Problem:
Reproduce the part of the court opinion that opens with the words containing "Annie ANDERSON; Annie" and closes with "April 13, 1990.", substituting "Appellate Court" for "Court of Appeals".

Annie ANDERSON; Annie Anderson Guardian Ad Litem forShelena Hilliard-Anderson; Willie Anderson;Peggie Anderson, Plaintiffs-Appellants,v.UNITED STATES of America, Defendant-Appellee.

No. 88-6090.

United States Court of Appeals, Ninth Circuit.

Argued and Submitted Nov. 1, 1989.Decided April 13, 1990.



The Andersons brought this action under the Federal Tort Claims Act, 28 U.S.C., Sec. 1346(b) and Sec. 2671 et seq., seeking to recover for personal injuries and property damage incurred in an automobile accident involving appellants and a vehicle owned and operated by the U.S. Postal Service. The Andersons filed their complaint on October 27, 1987, and served the Office of the United States Attorney on October 30, 1987. On March 8, 1988, 133 days after filing the complaint, appellants' counsel sent to the Attorney General of the United States, by certified mail, copies of the summons and complaint. The Attorney General received these documents on March 14, 1988.

On March 18, 1988, the government moved to dismiss this action for lack of jurisdiction under Fed. R. Civ. P. 4(j). The district court granted the motion, finding that the Attorney General had not been timely served. The Andersons now appeal.


We review the district court's dismissal of appellants' complaint under Fed. R. Civ. P. Sec. 4(j) for abuse of discretion. Wei v. State of Hawaii, 763 F.2d 370, 371 (9th Cir. 1985).

Service upon the United States is made:

by delivering a copy of the summons and of the complaint to the United States attorney for the district in which the action is brought ... and by sending a copy of the summons and complaint by registered or certified mail to the Attorney General of the United States....

Fed. R. Civ. P. 4(d) (4).

If a service of the summons and complaint is not made upon a defendant within 120 days after the filing of the complaint and the party on whose behalf such service was required cannot show good cause why such service was not made within that period, the action shall be dismissed as to that defendant without prejudice upon the court's own initiative with notice to such party or upon motion.

Dataset excerpt:
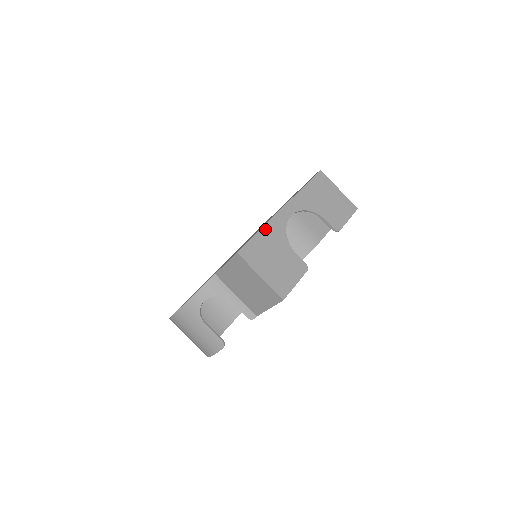
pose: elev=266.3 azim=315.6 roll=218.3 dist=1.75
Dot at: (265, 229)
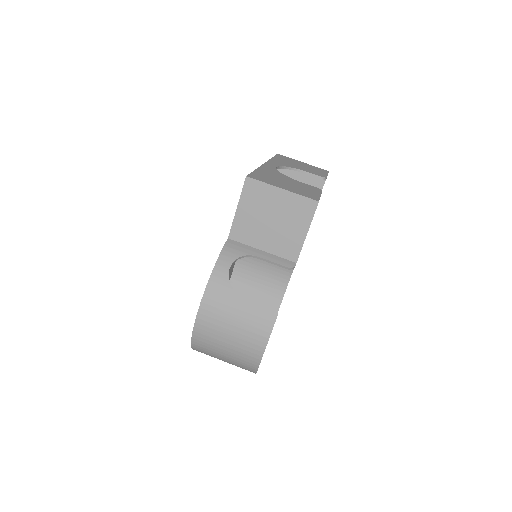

Answer to this problem:
Annie ANDERSON; Annie Anderson Guardian Ad Litem forShelena Hilliard-Anderson; Willie Anderson;Peggie Anderson, Plaintiffs-Appellants,v.UNITED STATES of America, Defendant-Appellee.

No. 88-6090.

United States Appellate Court, Ninth Circuit.

Argued and Submitted Nov. 1, 1989.Decided April 13, 1990.